- Assigned task -
Each line from the one containing "Northern CA" to the end of the listing below should be output exactly; no other line is wanted.

--- --- ---

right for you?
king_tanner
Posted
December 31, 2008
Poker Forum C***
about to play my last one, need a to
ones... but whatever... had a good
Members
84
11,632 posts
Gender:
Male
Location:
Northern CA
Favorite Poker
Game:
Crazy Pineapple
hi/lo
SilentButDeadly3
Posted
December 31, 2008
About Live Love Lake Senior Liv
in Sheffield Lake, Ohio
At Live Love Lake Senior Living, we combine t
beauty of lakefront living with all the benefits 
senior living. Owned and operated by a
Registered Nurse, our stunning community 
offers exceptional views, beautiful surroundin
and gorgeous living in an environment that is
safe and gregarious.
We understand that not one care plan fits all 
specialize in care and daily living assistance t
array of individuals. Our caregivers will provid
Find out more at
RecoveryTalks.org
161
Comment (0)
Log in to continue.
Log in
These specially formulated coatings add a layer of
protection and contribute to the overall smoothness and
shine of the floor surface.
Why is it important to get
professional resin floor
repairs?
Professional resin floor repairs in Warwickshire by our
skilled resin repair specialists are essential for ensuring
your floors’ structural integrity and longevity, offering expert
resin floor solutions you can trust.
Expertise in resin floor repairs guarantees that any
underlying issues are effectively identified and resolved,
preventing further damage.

--- --- ---

- Answer box -
Northern CA
Favorite Poker
Game:
Crazy Pineapple
hi/lo
SilentButDeadly3
Posted
December 31, 2008
About Live Love Lake Senior Liv
in Sheffield Lake, Ohio
At Live Love Lake Senior Living, we combine t
beauty of lakefront living with all the benefits 
senior living. Owned and operated by a
Registered Nurse, our stunning community 
offers exceptional views, beautiful surroundin
and gorgeous living in an environment that is
safe and gregarious.
We understand that not one care plan fits all 
specialize in care and daily living assistance t
array of individuals. Our caregivers will provid
Find out more at
RecoveryTalks.org
161
Comment (0)
Log in to continue.
Log in
These specially formulated coatings add a layer of
protection and contribute to the overall smoothness and
shine of the floor surface.
Why is it important to get
professional resin floor
repairs?
Professional resin floor repairs in Warwickshire by our
skilled resin repair specialists are essential for ensuring
your floors’ structural integrity and longevity, offering expert
resin floor solutions you can trust.
Expertise in resin floor repairs guarantees that any
underlying issues are effectively identified and resolved,
preventing further damage.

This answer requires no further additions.